Requirement
Copy everything in the data below exactly except the pictures.

Data to use
*** Begin section ***

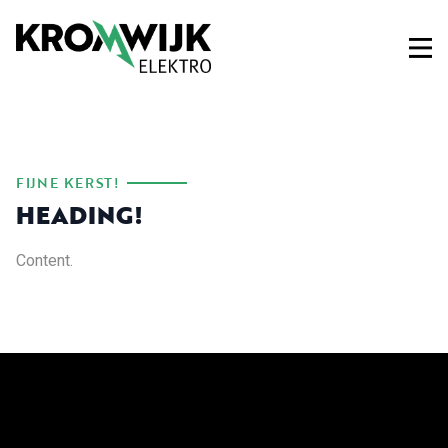
FIJNE KERST!
HEADING!
Content.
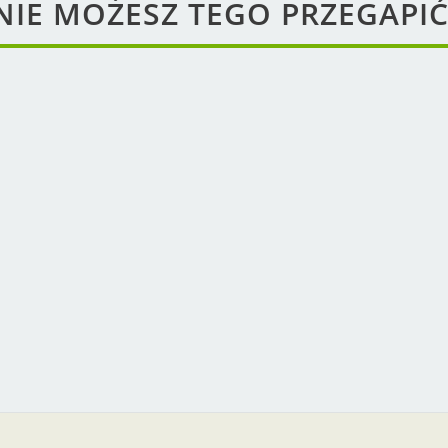
NIE MOŻESZ TEGO PRZEGAPIĆ
unst in
Handel & Handwerk in
dorf
Spremberg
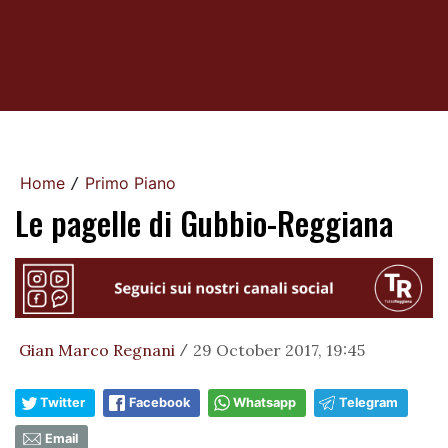
Home
Primo Piano
/
Le pagelle di Gubbio-Reggiana
Gian Marco Regnani
29 October 2017, 19:45
/
Twitter
Facebook
Whatsapp
Telegram
Email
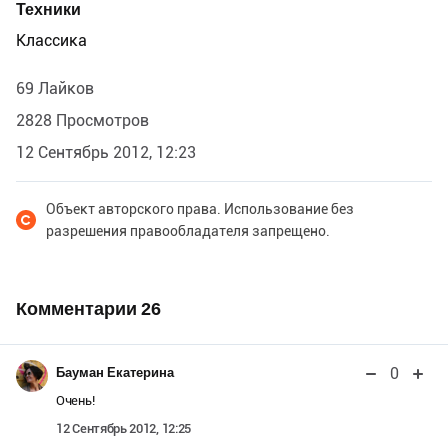
Техники
Классика
69 Лайков
2828 Просмотров
12 Сентябрь 2012, 12:23
Объект авторского права. Использование без
разрешения правообладателя запрещено.
Комментарии
26
0
Бауман Екатерина
Очень!
12 Сентябрь 2012, 12:25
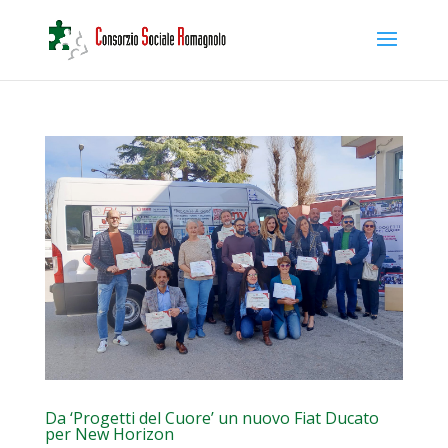
Da ‘Progetti del Cuore’ un nuovo Fiat Ducato
per New Horizon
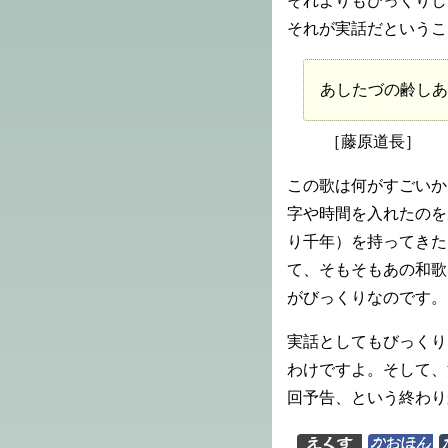
それよりもびっくりし
それが実話だというこ
あしたづの齢しあ
［藤原道長］
この歌は何がすごいか
字や時間を入れたのを
り千年）を持ってきた
て、そもそもあの和歌
がびっくりなのです。
実話としてもびっくり
わけですよ。そして、
回予告、という終わり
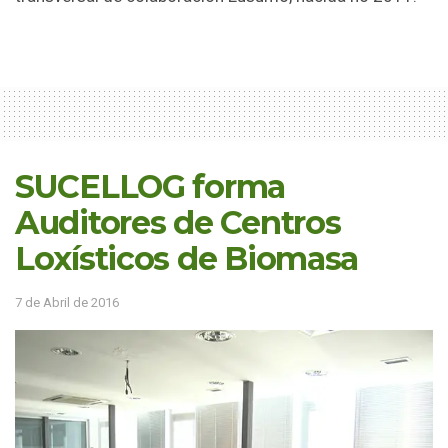
SUCELLOG forma
Auditores de Centros
Loxísticos de Biomasa
7 de Abril de 2016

*** End section ***

Result of the exercise
FIJNE KERST!
HEADING!
Content.
NIE MOŻESZ TEGO PRZEGAPIĆ
unst in
Handel & Handwerk in
dorf
Spremberg
Home
Primo Piano
/
Le pagelle di Gubbio-Reggiana
Gian Marco Regnani
29 October 2017, 19:45
/
Twitter
Facebook
Whatsapp
Telegram
Email
Техники
Классика
69 Лайков
2828 Просмотров
12 Сентябрь 2012, 12:23
Объект авторского права. Использование без
разрешения правообладателя запрещено.
Комментарии
26
0
Бауман Екатерина
Очень!
12 Сентябрь 2012, 12:25
Da ‘Progetti del Cuore’ un nuovo Fiat Ducato
per New Horizon
それよりもびっくりし
それが実話だというこ
あしたづの齢しあ
［藤原道長］
この歌は何がすごいか
字や時間を入れたのを
り千年）を持ってきた
て、そもそもあの和歌
がびっくりなのです。
実話としてもびっくり
わけですよ。そして、
回予告、という終わり
SUCELLOG forma
Auditores de Centros
Loxísticos de Biomasa
7 de Abril de 2016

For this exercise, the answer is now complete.